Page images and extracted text
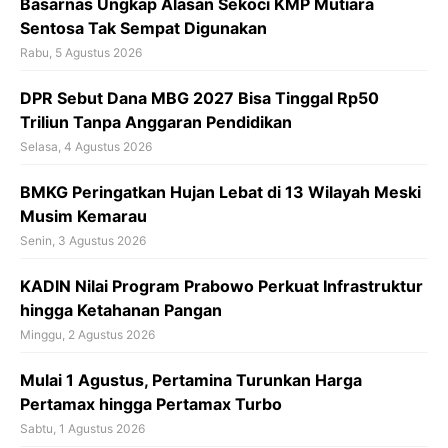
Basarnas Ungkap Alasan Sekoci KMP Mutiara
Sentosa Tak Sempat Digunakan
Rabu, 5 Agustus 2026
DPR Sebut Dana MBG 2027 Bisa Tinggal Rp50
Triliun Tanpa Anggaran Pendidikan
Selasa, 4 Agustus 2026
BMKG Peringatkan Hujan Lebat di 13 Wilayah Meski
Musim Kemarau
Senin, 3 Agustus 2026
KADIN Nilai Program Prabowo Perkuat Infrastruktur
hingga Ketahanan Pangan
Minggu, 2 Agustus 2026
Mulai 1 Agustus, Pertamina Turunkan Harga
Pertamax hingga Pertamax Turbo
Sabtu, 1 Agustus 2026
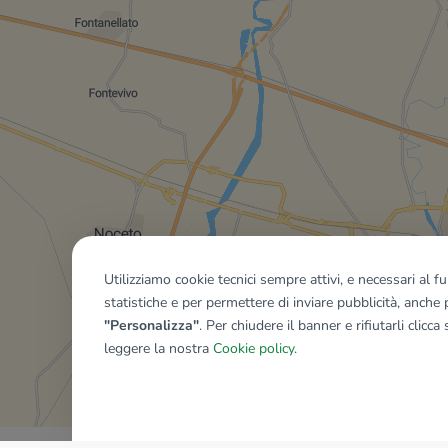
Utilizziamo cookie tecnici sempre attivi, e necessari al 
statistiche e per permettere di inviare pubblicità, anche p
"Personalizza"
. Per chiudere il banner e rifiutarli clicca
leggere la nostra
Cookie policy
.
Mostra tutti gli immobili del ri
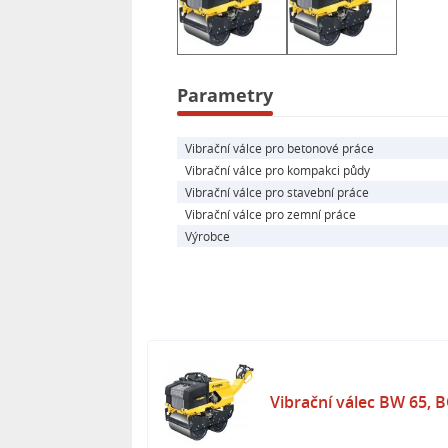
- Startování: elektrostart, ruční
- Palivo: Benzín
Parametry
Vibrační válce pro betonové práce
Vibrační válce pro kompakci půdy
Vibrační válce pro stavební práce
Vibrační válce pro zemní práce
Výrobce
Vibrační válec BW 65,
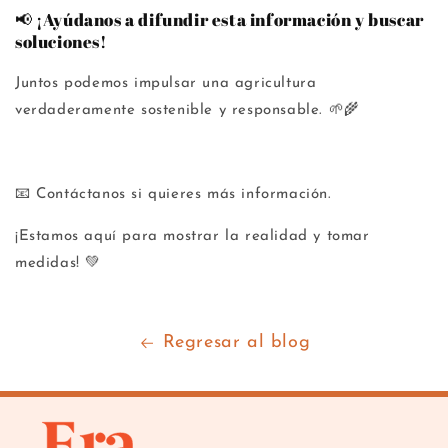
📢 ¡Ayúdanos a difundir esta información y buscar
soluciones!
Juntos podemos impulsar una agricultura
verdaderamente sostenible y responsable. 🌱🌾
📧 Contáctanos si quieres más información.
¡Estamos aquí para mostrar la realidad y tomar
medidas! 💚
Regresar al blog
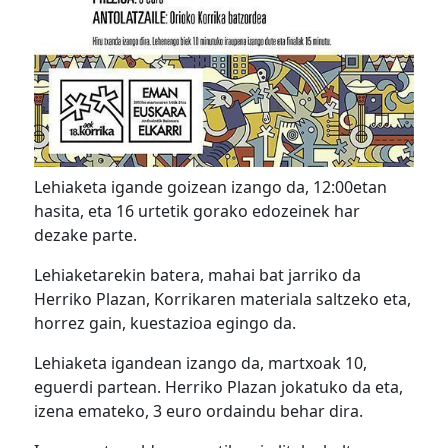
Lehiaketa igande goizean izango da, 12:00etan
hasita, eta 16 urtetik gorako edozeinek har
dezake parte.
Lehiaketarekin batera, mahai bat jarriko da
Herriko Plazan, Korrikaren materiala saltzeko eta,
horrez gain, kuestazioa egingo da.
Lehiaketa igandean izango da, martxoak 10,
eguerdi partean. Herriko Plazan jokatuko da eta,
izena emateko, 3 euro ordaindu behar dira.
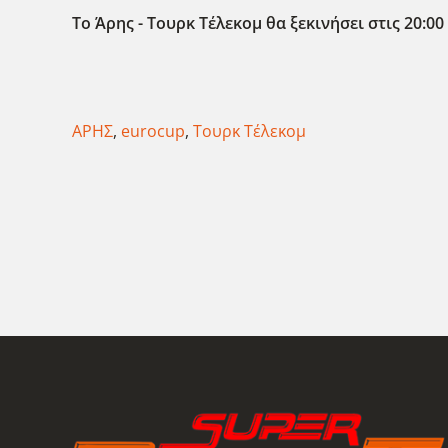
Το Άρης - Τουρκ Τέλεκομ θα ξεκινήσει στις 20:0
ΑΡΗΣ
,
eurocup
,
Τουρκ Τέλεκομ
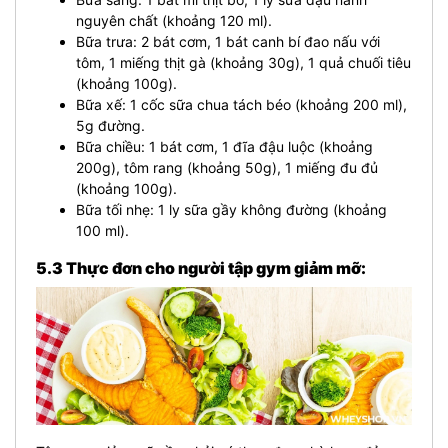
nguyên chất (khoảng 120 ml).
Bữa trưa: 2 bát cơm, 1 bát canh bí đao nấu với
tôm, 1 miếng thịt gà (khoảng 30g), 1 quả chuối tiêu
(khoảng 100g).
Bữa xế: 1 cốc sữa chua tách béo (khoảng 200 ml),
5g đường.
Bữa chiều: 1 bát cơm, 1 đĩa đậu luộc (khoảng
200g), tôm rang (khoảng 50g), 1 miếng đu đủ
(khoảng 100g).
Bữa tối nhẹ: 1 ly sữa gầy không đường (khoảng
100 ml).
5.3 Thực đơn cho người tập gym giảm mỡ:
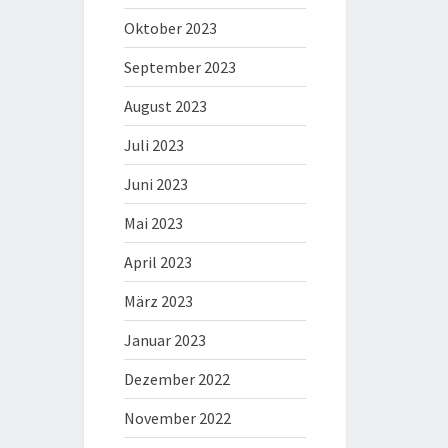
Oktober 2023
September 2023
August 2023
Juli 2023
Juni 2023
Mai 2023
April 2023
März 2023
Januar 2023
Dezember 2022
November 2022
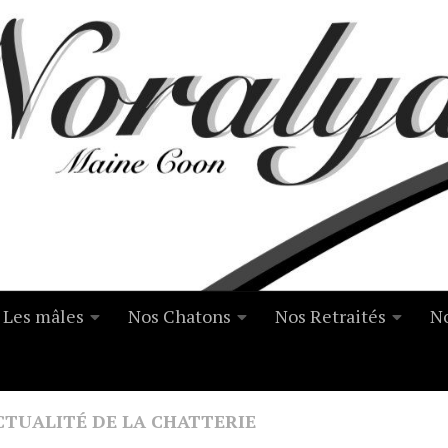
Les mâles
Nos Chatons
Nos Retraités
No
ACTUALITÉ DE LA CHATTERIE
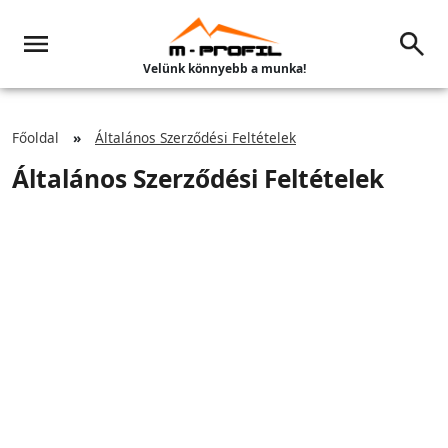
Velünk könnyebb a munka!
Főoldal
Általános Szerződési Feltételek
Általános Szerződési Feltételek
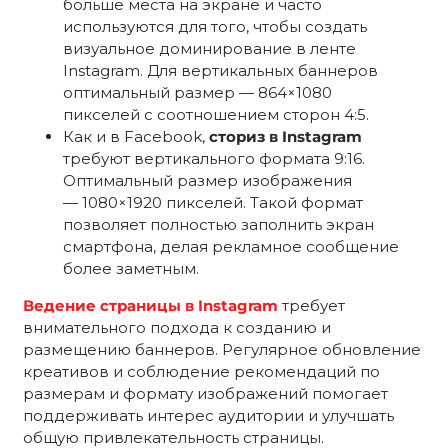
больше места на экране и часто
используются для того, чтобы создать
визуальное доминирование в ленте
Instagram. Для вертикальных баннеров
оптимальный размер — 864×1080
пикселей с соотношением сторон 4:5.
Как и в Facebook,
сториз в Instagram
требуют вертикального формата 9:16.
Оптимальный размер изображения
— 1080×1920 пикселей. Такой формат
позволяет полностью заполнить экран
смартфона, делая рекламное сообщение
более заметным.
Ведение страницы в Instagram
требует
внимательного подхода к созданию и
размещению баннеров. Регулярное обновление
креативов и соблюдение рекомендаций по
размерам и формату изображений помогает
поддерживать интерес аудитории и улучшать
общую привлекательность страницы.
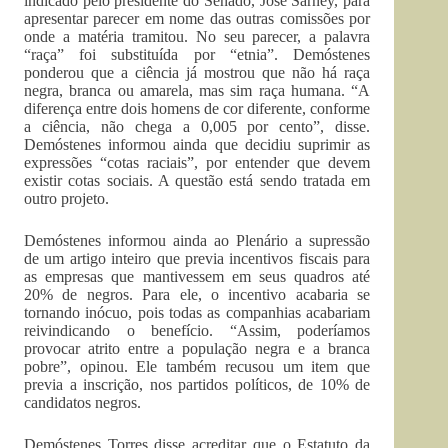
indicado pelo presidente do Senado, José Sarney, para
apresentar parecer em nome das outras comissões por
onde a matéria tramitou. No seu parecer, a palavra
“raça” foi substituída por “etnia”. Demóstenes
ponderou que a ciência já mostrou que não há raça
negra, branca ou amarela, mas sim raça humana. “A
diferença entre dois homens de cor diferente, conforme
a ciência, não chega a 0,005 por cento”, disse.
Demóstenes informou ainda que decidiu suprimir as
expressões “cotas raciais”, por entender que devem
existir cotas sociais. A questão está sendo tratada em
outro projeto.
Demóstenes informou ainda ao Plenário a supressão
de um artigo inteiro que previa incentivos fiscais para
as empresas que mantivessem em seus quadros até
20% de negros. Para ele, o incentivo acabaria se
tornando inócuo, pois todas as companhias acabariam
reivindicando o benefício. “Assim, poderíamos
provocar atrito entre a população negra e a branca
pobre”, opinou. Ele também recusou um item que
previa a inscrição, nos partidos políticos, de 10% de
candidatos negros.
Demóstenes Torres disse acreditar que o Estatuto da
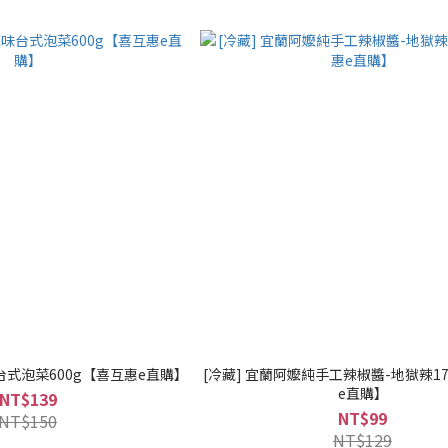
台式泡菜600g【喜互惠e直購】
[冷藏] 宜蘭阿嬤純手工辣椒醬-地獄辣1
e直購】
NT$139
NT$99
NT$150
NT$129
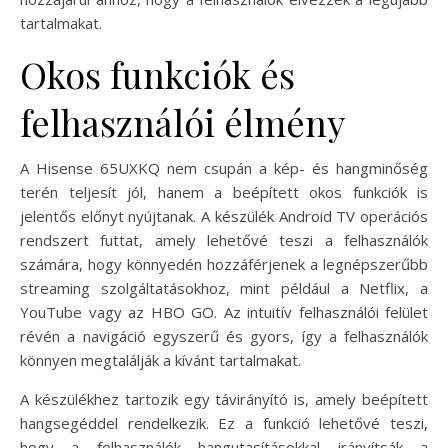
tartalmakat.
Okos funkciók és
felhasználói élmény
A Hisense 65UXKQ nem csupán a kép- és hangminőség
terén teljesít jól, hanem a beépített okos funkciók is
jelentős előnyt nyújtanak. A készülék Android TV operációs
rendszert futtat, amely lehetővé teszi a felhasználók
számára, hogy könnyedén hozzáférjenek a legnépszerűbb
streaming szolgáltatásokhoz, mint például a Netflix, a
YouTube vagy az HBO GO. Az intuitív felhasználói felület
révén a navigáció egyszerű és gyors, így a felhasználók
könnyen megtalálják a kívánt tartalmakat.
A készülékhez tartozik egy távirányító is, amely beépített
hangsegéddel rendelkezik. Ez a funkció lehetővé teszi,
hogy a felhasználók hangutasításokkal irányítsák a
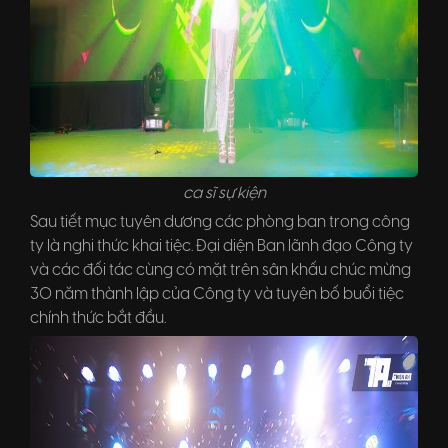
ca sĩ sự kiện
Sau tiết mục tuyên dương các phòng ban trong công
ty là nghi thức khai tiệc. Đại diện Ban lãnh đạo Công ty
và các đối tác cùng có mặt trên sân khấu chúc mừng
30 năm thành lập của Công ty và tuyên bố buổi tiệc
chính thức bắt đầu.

_Action item_: Rewrite the stretch of the records from the beginning through the line containing "Vibrační válec BW" as a numbered list, skipping any blank lines. Leave out the pictures.

_Final answer_:
1. Basarnas Ungkap Alasan Sekoci KMP Mutiara
2. Sentosa Tak Sempat Digunakan
3. Rabu, 5 Agustus 2026
4. DPR Sebut Dana MBG 2027 Bisa Tinggal Rp50
5. Triliun Tanpa Anggaran Pendidikan
6. Selasa, 4 Agustus 2026
7. BMKG Peringatkan Hujan Lebat di 13 Wilayah Meski
8. Musim Kemarau
9. Senin, 3 Agustus 2026
10. KADIN Nilai Program Prabowo Perkuat Infrastruktur
11. hingga Ketahanan Pangan
12. Minggu, 2 Agustus 2026
13. Mulai 1 Agustus, Pertamina Turunkan Harga
14. Pertamax hingga Pertamax Turbo
15. Sabtu, 1 Agustus 2026
16. Utilizziamo cookie tecnici sempre attivi, e necessari al 
17. statistiche e per permettere di inviare pubblicità, anche p
18. "Personalizza"
19. . Per chiudere il banner e rifiutarli clicca
20. leggere la nostra
21. Cookie policy
22. .
23. Mostra tutti gli immobili del ri
24. - Startování: elektrostart, ruční
25. - Palivo: Benzín
26. Parametry
27. Vibrační válce pro betonové práce
28. Vibrační válce pro kompakci půdy
29. Vibrační válce pro stavební práce
30. Vibrační válce pro zemní práce
31. Výrobce
32. Vibrační válec BW 65,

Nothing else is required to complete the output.